France | France, Cour administrative d'appel de Lyon, 3ème chambre - formation à 3, 21 juillet 2015, 14LY02177


Vu la procédure suivante :

Procédure contentieuse antérieure :

M. B...A...a demandé au tribunal administratif de Clermont-Ferrand d'annuler les décisions du 23 janvier 2014 par lesquelles le préfet du Puy-de-Dôme lui a fait obligation de quitter le territoire français dans le délai de trente jours et a désigné le pays à destination duquel il pourrait être reconduit d'office à l'expiration de ce délai de départ volontaire.

Par un jugement n° 1400543 du 17 juin 2014 le tribunal administratif de Clermont-Ferrand a rejeté sa demande.

Procédure devant

la Cour :

Par une requête enregistrée le 16 juillet 2014, M.A..., représenté par la SCP ...

#### Données enregistrées:
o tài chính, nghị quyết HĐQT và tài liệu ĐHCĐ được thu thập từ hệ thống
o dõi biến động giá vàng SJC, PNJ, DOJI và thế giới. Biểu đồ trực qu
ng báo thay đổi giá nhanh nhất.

#### Liste des tâches:
a – Modifiez le passage de l'arrêt allant de « Procédure contentieuse antérieure » jusqu'à « de départ volontaire. » inclus, en remplaçant « trente jours » par « soixante jours ».
b – Relevez toutes les dates qui figurent dans l'arrêt.

#### Réponses aux tâches:
a –
Procédure contentieuse antérieure :

M. B...A...a demandé au tribunal administratif de Clermont-Ferrand d'annuler les décisions du 23 janvier 2014 par lesquelles le préfet du Puy-de-Dôme lui a fait obligation de quitter le territoire français dans le délai de soixante jours et a désigné le pays à destination duquel il pourrait être reconduit d'office à l'expiration de ce délai de départ volontaire.

b –
- 21 juillet 2015
- 23 janvier 2014
- 17 juin 2014
- 16 juillet 2014